Maintain Your Business’s Value By Blocking Screen Scraping

Posted by on Nov 21, 2013 in Screen Scraping | Comments Off

In an information economy, the key to building value is controlling who has access to your web content.  To have this control, you need a way to allow the right people just enough access to prove that what you have is valuable, but not so much access that they can take the information without paying.

Unfortunately, there will always be people who want to take content  without paying for it.  To do this, many software developers rely on screen scraping   to access free content  that is published on web sites. These developers access a web site programmatically and process the large numbers of  pages  to steal any  information that they want.

Defending against screen scraping  is hard because to your web server it looks exactly like a standard user using a web browser to access your site.  This is where ScrapeDefender  comes into play.  By monitoring all your web traffic, ScrapeDefender can identify those users who are stealing information from your site and stop them.

That being said, not all screen scrapers are bad for your business.  Google indexes and ranks your web site by using their GoogleBot to perform a type of benevolent screen scraping on every page.  When building a defense against screen scrapers, it is important to realize that some scrapers drive value, while others are taking without giving anything back.

So, how do we tell good bots from bad?  ScrapeDefender generates  a diverse  collection of anti-scraping metrics about the offending user to determine what their goals are.  For example, the GoogleBot announces who it is clearly when it attempts to crawl your site.  Most poorly behaved bots try to hide their identity by stating that they are well known browsers like Internet Explorer or Firefox.  By combining the behavior of the user with the declared identity of the browser, ScrapeDefender is able to clearly determine if this is a person or a computer.  With this information, you have to decide if this scraper is a net negative or a net positive for your company and your bottom line.  The ScrapeDefender team  can help you figure that out, but for each suspicious scraper identified, there is a business decision to make.  For example, you might have a scraper grabbing one page of data once a day.  That is probably not costing you enough to spend the effort to block them.  Or you could have a scraper pulling down your entire site every day, which is worth blocking. car rentals .  Our unique dashboard (Hyperlink to demo page)  make it easy for you to determine what type of screen scraper you are dealing with and our experts can help you determine how to best deal with them.
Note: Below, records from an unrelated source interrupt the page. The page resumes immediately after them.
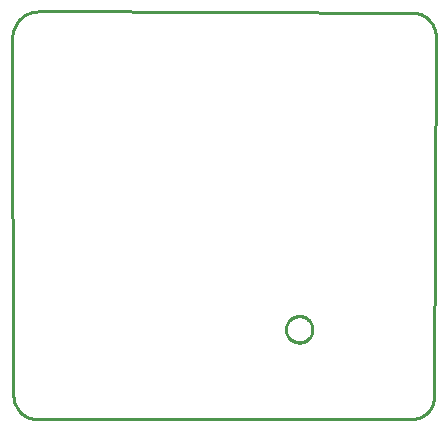
<source format=gbr>
G04 EAGLE Gerber RS-274X export*
G75*
%MOMM*%
%FSLAX34Y34*%
%LPD*%
%IN*%
%IPPOS*%
%AMOC8*
5,1,8,0,0,1.08239X$1,22.5*%
G01*
%ADD10C,0.254000*%


D10*
X11003Y359658D02*
X12117Y56882D01*
X12193Y55210D01*
X12421Y53478D01*
X12799Y51773D01*
X13325Y50106D01*
X13993Y48492D01*
X14800Y46942D01*
X15739Y45469D01*
X16803Y44083D01*
X17983Y42795D01*
X19271Y41615D01*
X20658Y40551D01*
X22131Y39613D01*
X23681Y38806D01*
X25295Y38137D01*
X26962Y37612D01*
X28667Y37234D01*
X30399Y37006D01*
X32145Y36930D01*
X348964Y36930D01*
X350584Y36998D01*
X352264Y37213D01*
X353918Y37573D01*
X355535Y38076D01*
X357101Y38719D01*
X358606Y39495D01*
X360037Y40399D01*
X361384Y41425D01*
X362637Y42564D01*
X363785Y43808D01*
X364821Y45148D01*
X365736Y46573D01*
X366523Y48072D01*
X367177Y49633D01*
X367692Y51246D01*
X368064Y52898D01*
X368291Y54576D01*
X368371Y56267D01*
X369498Y361502D01*
X369498Y361505D01*
X369430Y363205D01*
X369214Y364892D01*
X368851Y366553D01*
X368345Y368177D01*
X367700Y369751D01*
X366920Y371262D01*
X366011Y372700D01*
X364980Y374053D01*
X363835Y375311D01*
X362585Y376464D01*
X361239Y377505D01*
X359808Y378423D01*
X358302Y379214D01*
X356733Y379870D01*
X355112Y380387D01*
X353453Y380761D01*
X351767Y380989D01*
X350068Y381069D01*
X33535Y382190D01*
X33375Y382190D01*
X31419Y382098D01*
X29478Y381835D01*
X27567Y381404D01*
X25701Y380809D01*
X23894Y380053D01*
X22160Y379142D01*
X20512Y378084D01*
X18962Y376886D01*
X17523Y375557D01*
X16204Y374109D01*
X15018Y372550D01*
X13971Y370895D01*
X13073Y369154D01*
X12330Y367342D01*
X11747Y365472D01*
X11330Y363558D01*
X11082Y361615D01*
X11003Y359658D01*
X265176Y112591D02*
X265107Y111715D01*
X264970Y110848D01*
X264765Y109994D01*
X264493Y109159D01*
X264157Y108347D01*
X263759Y107565D01*
X263300Y106816D01*
X262783Y106106D01*
X262213Y105438D01*
X261592Y104817D01*
X260924Y104247D01*
X260214Y103730D01*
X259465Y103271D01*
X258683Y102873D01*
X257871Y102537D01*
X257036Y102265D01*
X256182Y102060D01*
X255315Y101923D01*
X254439Y101854D01*
X253561Y101854D01*
X252685Y101923D01*
X251818Y102060D01*
X250964Y102265D01*
X250129Y102537D01*
X249317Y102873D01*
X248535Y103271D01*
X247786Y103730D01*
X247076Y104247D01*
X246408Y104817D01*
X245787Y105438D01*
X245217Y106106D01*
X244700Y106816D01*
X244241Y107565D01*
X243843Y108347D01*
X243507Y109159D01*
X243235Y109994D01*
X243030Y110848D01*
X242893Y111715D01*
X242824Y112591D01*
X242824Y113469D01*
X242893Y114345D01*
X243030Y115212D01*
X243235Y116066D01*
X243507Y116901D01*
X243843Y117713D01*
X244241Y118495D01*
X244700Y119244D01*
X245217Y119954D01*
X245787Y120622D01*
X246408Y121243D01*
X247076Y121813D01*
X247786Y122330D01*
X248535Y122789D01*
X249317Y123187D01*
X250129Y123523D01*
X250964Y123795D01*
X251818Y124000D01*
X252685Y124137D01*
X253561Y124206D01*
X254439Y124206D01*
X255315Y124137D01*
X256182Y124000D01*
X257036Y123795D01*
X257871Y123523D01*
X258683Y123187D01*
X259465Y122789D01*
X260214Y122330D01*
X260924Y121813D01*
X261592Y121243D01*
X262213Y120622D01*
X262783Y119954D01*
X263300Y119244D01*
X263759Y118495D01*
X264157Y117713D01*
X264493Y116901D01*
X264765Y116066D01*
X264970Y115212D01*
X265107Y114345D01*
X265176Y113469D01*
X265176Y112591D01*
M02*

</source>
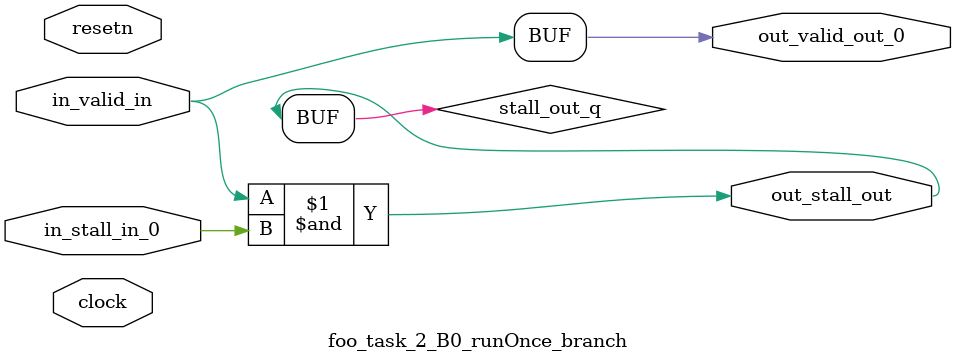
<source format=sv>



(* altera_attribute = "-name AUTO_SHIFT_REGISTER_RECOGNITION OFF; -name MESSAGE_DISABLE 10036; -name MESSAGE_DISABLE 10037; -name MESSAGE_DISABLE 14130; -name MESSAGE_DISABLE 14320; -name MESSAGE_DISABLE 15400; -name MESSAGE_DISABLE 14130; -name MESSAGE_DISABLE 10036; -name MESSAGE_DISABLE 12020; -name MESSAGE_DISABLE 12030; -name MESSAGE_DISABLE 12010; -name MESSAGE_DISABLE 12110; -name MESSAGE_DISABLE 14320; -name MESSAGE_DISABLE 13410; -name MESSAGE_DISABLE 113007; -name MESSAGE_DISABLE 10958" *)
module foo_task_2_B0_runOnce_branch (
    input wire [0:0] in_stall_in_0,
    input wire [0:0] in_valid_in,
    output wire [0:0] out_stall_out,
    output wire [0:0] out_valid_out_0,
    input wire clock,
    input wire resetn
    );

    wire [0:0] stall_out_q;


    // stall_out(LOGICAL,6)
    assign stall_out_q = in_valid_in & in_stall_in_0;

    // out_stall_out(GPOUT,4)
    assign out_stall_out = stall_out_q;

    // out_valid_out_0(GPOUT,5)
    assign out_valid_out_0 = in_valid_in;

endmodule

</source>
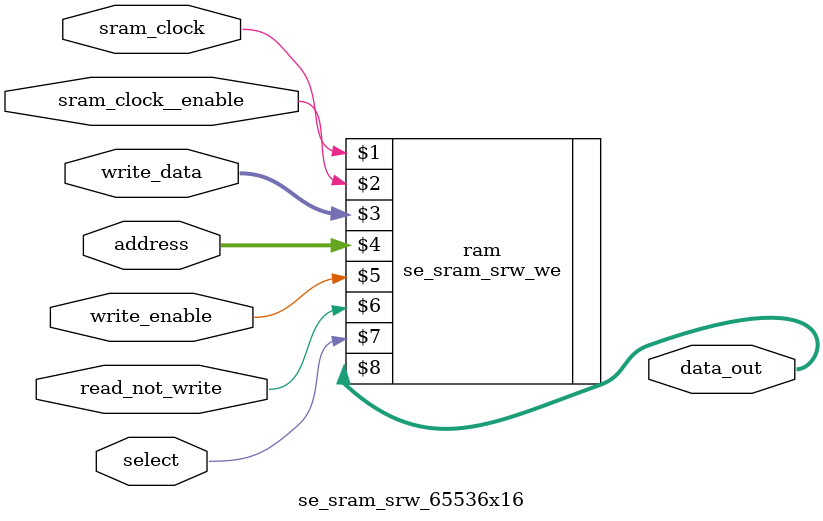
<source format=v>
module se_sram_srw_65536x16( sram_clock, sram_clock__enable, write_data, address, write_enable, read_not_write, select, data_out );
    parameter initfile="",address_width=16,data_width=16;
    input sram_clock, sram_clock__enable, select, read_not_write;
    input write_enable;
    input [address_width-1:0] address;
    input [data_width-1:0]    write_data;
    output [data_width-1:0]   data_out;
    se_sram_srw_we #(address_width,data_width,initfile) ram(sram_clock,sram_clock__enable,write_data,address, write_enable,read_not_write,select,data_out);
endmodule

</source>
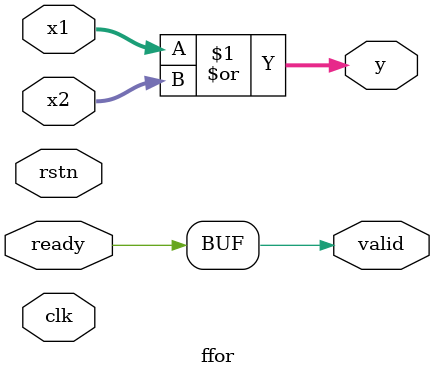
<source format=sv>
module ffor (
    input wire [31:0] x1,
    input wire [31:0] x2,
    output wire [31:0] y,
    input wire ready,
    output wire valid,
    input wire clk,
    input wire rstn );

    assign valid = ready;
    assign y = x1 | x2;

endmodule

</source>
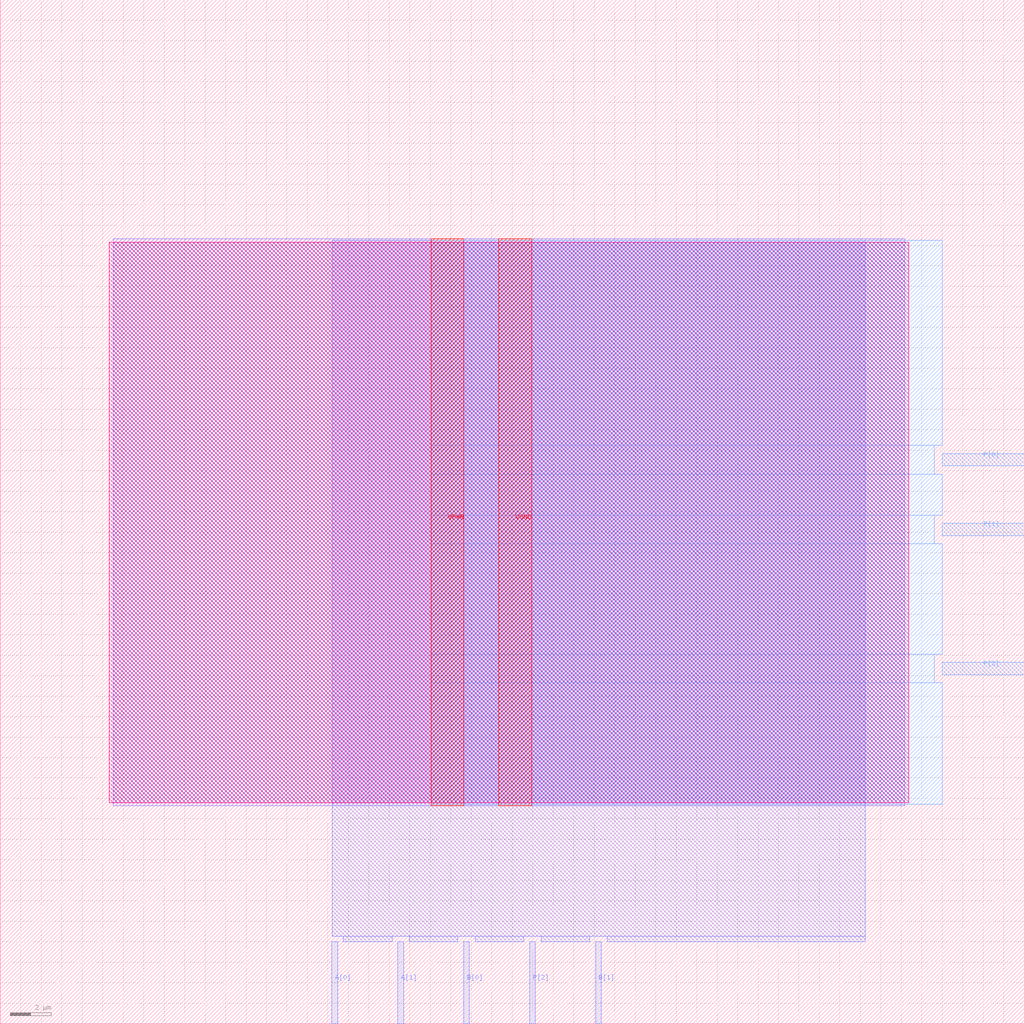
<source format=lef>
VERSION 5.7 ;
  NOWIREEXTENSIONATPIN ON ;
  DIVIDERCHAR "/" ;
  BUSBITCHARS "[]" ;
MACRO e9_SARSA_nSteps_INDEPENDIENTES
  CLASS BLOCK ;
  FOREIGN e9_SARSA_nSteps_INDEPENDIENTES ;
  ORIGIN 0.000 0.000 ;
  SIZE 50.000 BY 50.000 ;
  PIN A[0]
    DIRECTION INPUT ;
    USE SIGNAL ;
    ANTENNAGATEAREA 0.196500 ;
    PORT
      LAYER met2 ;
        RECT 16.190 0.000 16.470 4.000 ;
    END
  END A[0]
  PIN A[1]
    DIRECTION INPUT ;
    USE SIGNAL ;
    ANTENNAGATEAREA 0.196500 ;
    PORT
      LAYER met2 ;
        RECT 19.410 0.000 19.690 4.000 ;
    END
  END A[1]
  PIN B[0]
    DIRECTION INPUT ;
    USE SIGNAL ;
    ANTENNAGATEAREA 0.196500 ;
    PORT
      LAYER met2 ;
        RECT 22.630 0.000 22.910 4.000 ;
    END
  END B[0]
  PIN B[1]
    DIRECTION INPUT ;
    USE SIGNAL ;
    ANTENNAGATEAREA 0.196500 ;
    PORT
      LAYER met2 ;
        RECT 29.070 0.000 29.350 4.000 ;
    END
  END B[1]
  PIN P[0]
    DIRECTION OUTPUT ;
    USE SIGNAL ;
    ANTENNADIFFAREA 0.445500 ;
    PORT
      LAYER met3 ;
        RECT 46.000 27.240 50.000 27.840 ;
    END
  END P[0]
  PIN P[1]
    DIRECTION OUTPUT ;
    USE SIGNAL ;
    ANTENNADIFFAREA 0.445500 ;
    PORT
      LAYER met3 ;
        RECT 46.000 23.840 50.000 24.440 ;
    END
  END P[1]
  PIN P[2]
    DIRECTION OUTPUT ;
    USE SIGNAL ;
    ANTENNADIFFAREA 0.445500 ;
    PORT
      LAYER met2 ;
        RECT 25.850 0.000 26.130 4.000 ;
    END
  END P[2]
  PIN P[3]
    DIRECTION OUTPUT ;
    USE SIGNAL ;
    ANTENNADIFFAREA 0.445500 ;
    PORT
      LAYER met3 ;
        RECT 46.000 17.040 50.000 17.640 ;
    END
  END P[3]
  PIN VGND
    DIRECTION INOUT ;
    USE GROUND ;
    PORT
      LAYER met4 ;
        RECT 24.340 10.640 25.940 38.320 ;
    END
  END VGND
  PIN VPWR
    DIRECTION INOUT ;
    USE POWER ;
    PORT
      LAYER met4 ;
        RECT 21.040 10.640 22.640 38.320 ;
    END
  END VPWR
  OBS
      LAYER nwell ;
        RECT 5.330 10.795 44.350 38.165 ;
      LAYER li1 ;
        RECT 5.520 10.795 44.160 38.165 ;
      LAYER met1 ;
        RECT 5.520 10.640 44.160 38.320 ;
      LAYER met2 ;
        RECT 16.200 4.280 42.230 38.265 ;
        RECT 16.750 4.000 19.130 4.280 ;
        RECT 19.970 4.000 22.350 4.280 ;
        RECT 23.190 4.000 25.570 4.280 ;
        RECT 26.410 4.000 28.790 4.280 ;
        RECT 29.630 4.000 42.230 4.280 ;
      LAYER met3 ;
        RECT 21.050 28.240 46.000 38.245 ;
        RECT 21.050 26.840 45.600 28.240 ;
        RECT 21.050 24.840 46.000 26.840 ;
        RECT 21.050 23.440 45.600 24.840 ;
        RECT 21.050 18.040 46.000 23.440 ;
        RECT 21.050 16.640 45.600 18.040 ;
        RECT 21.050 10.715 46.000 16.640 ;
  END
END e9_SARSA_nSteps_INDEPENDIENTES
END LIBRARY


</source>
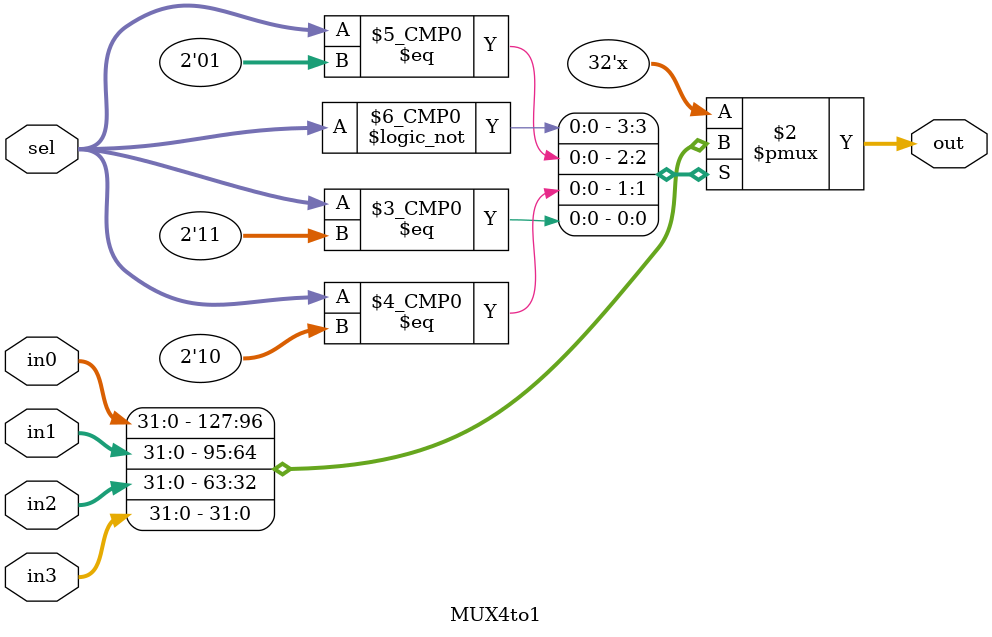
<source format=sv>
module MUX4to1 (
    input  logic [1:0]  sel,
    input  logic [31:0] in0, in1, in2, in3,
    output logic [31:0] out
);
    always_comb begin
        case (sel)
            2'b00: out = in0;
            2'b01: out = in1;
            2'b10: out = in2;
            2'b11: out = in3;
        endcase
    end
endmodule
</source>
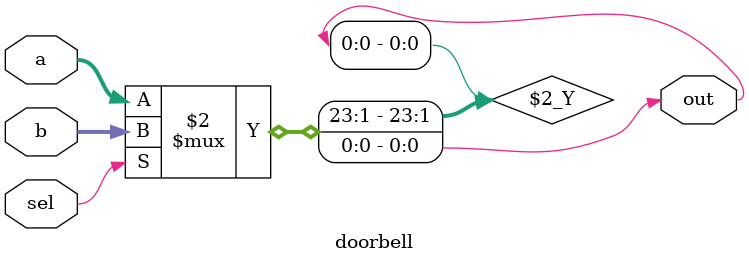
<source format=v>

`timescale 1ns / 100ps

module doorbell(
    //Todo: define inputs here
    input [23:0] a,
    input [23:0] b,
    input sel,   //input a,b,sel
    output out         //output out
    );
    
    
    //Todo: define registers and wires here
    wire   out;

    //Todo: define your logic here                 
      assign #5 out=(sel==0)?a:
                     b;   //out=b when sel=1
endmodule

</source>
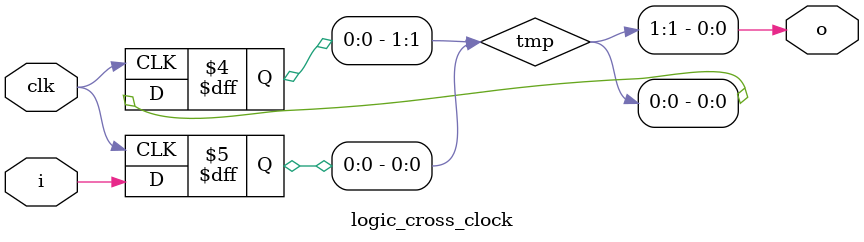
<source format=sv>

module logic_cross_clock
#(
	parameter integer STAGES = 2
) (
	input logic clk,
	input logic i,
	output logic o
);

logic[STAGES-1:0] tmp;

always_comb
begin
	o = tmp[STAGES-1];
end

// Handle first ff
always_ff @(posedge clk)
begin
	tmp[0] <= i;
end

// Handle other ffs
generate
	genvar iter;
	for(iter=1; iter<STAGES; iter++)
	begin
		always_ff @(posedge clk)
		begin
			tmp[iter] <= tmp[iter-1];
		end
	end
endgenerate

endmodule

</source>
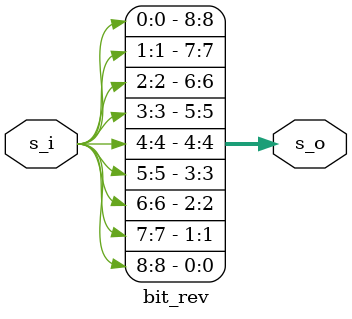
<source format=v>
module bit_rev #(parameter data_width=9)
(
    input  [data_width-1:0] s_i,
    output [data_width-1:0] s_o
);
genvar i;
generate for (i=0; i<data_width; i=i+1)
    begin:g_rev
        assign s_o[data_width-1-i] = s_i[i];
    end
endgenerate
endmodule
</source>
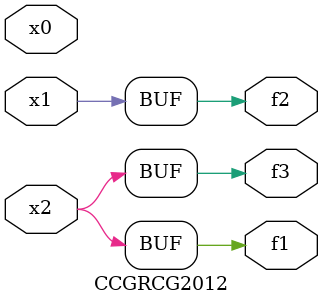
<source format=v>
module CCGRCG2012(
	input x0, x1, x2,
	output f1, f2, f3
);
	assign f1 = x2;
	assign f2 = x1;
	assign f3 = x2;
endmodule

</source>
Once you have identified a suspicious  scraper and determined that you want to stop them from crawling your site, the easiest solution is to block the IP address or limit how many requests that IP address can make in a reasonable amount of time.  This is most easily done through your Firewall.  ScrapeDefender also has plugins to block scrapers at various points in your infrastructure.

There are no easy answers to stopping screen scraping, but it is a challenge that every web site has to deal with.  The ScrapeDefender team is here to ensure that you know when somebody is taking your data without giving anything back.